When running an ensemble, the -o argument no longer names a single RUNDIR but an encapsulating experiment directory OUTDIR that will contain one run directory per member.

The simplest ensemble varies one parameter over a comma list:

runme -rs -o OUTDIR -p ctl.n_accel=1,5,10

This ensemble of simulations will appear in OUTDIR/0, OUTDIR/1 and OUTDIR/2, respectively.

A more informative directory naming can be obtained using the option -a (auto-dir) along with -o:

runme -rs -a -o OUTDIR -p ctl.n_accel=1,5,10

In this case, the run directories are named from the parameter values (group prefix dropped, vowels removed): OUTDIR/nccl.1, OUTDIR/nccl.5 and OUTDIR/nccl.10, respectively.

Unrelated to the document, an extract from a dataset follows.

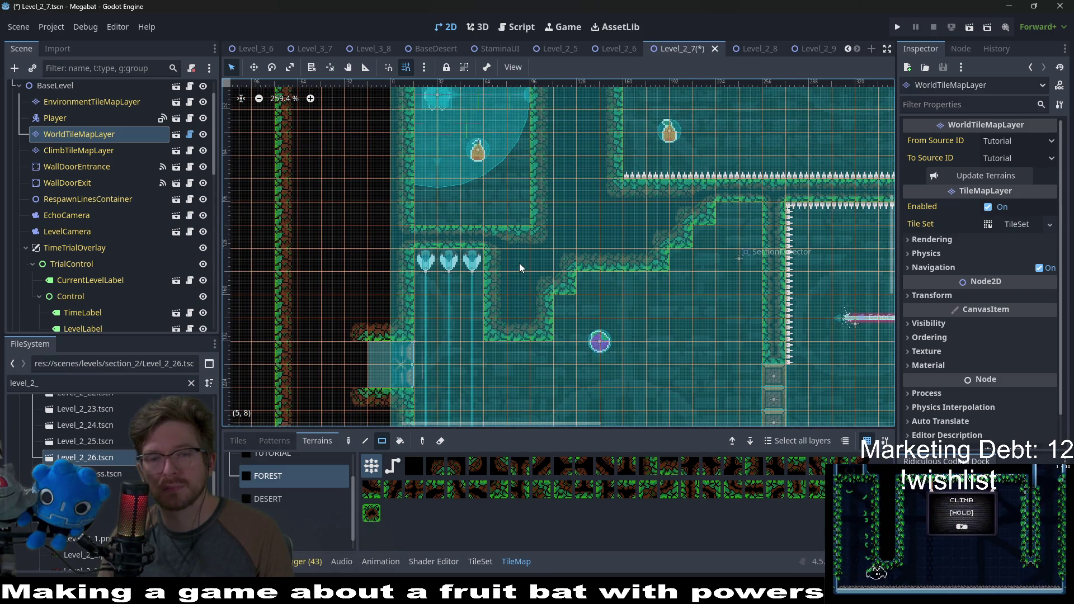
scroll(520, 267, down, 3)
click(975, 31)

General information about the ensemble can be found in the main experiment directory OUTDIR:

  • params.txt : contains a table of the parameter combinations set on the command line (can be used to run a new ensemble with -i).
  • info.txt : the same parameter table as params.txt, but also including an index of the runid (0,1,2, etc) and the rundir:

info.txt:

  runid    ctl.n_accel  rundir
      0              1  nccl.1
      1              5  nccl.5
      2             10  nccl.10

It is of course possible to vary multiple parameters at once; runme takes the product of all ensemble-shaped dimensions:

runme -rs -o OUTDIR -p ctl.n_accel=1,5,10 smb.alb_ice=0.3,0.4

Single-valued entries can be mixed in as fixed overrides applied to every member:

runme -rs -o OUTDIR -p ctl.n_accel=1,5,10 ctl.flag_bgc=T

To generate a more complex ensemble, using e.g. Latin-Hypercube sampling, a two-step approach is often better. First use the runme sample subcommand to build the ensemble parameter file, then run it with -i:

# Generate ensemble parameters (LHS by default)
runme sample -o lhs.txt --seed 4 -N 100 atm.c_trop_2=U?0.8,1.2 smb.alb_ice=U?0.3,0.4

# Run ensemble
runme -rs -o OUTDIR -i lhs.txt

Here U?0.8,1.2 denotes a uniform distribution between 0.8 and 1.2 (use N?mean,std for a normal distribution, or a plain comma list for discrete values). The companion runme product subcommand writes a full-factorial parameter file instead of sampling. This two-step method facilitates checking that the ensemble was generated properly and improves reproducibility, since the exact parameter values are available in the table.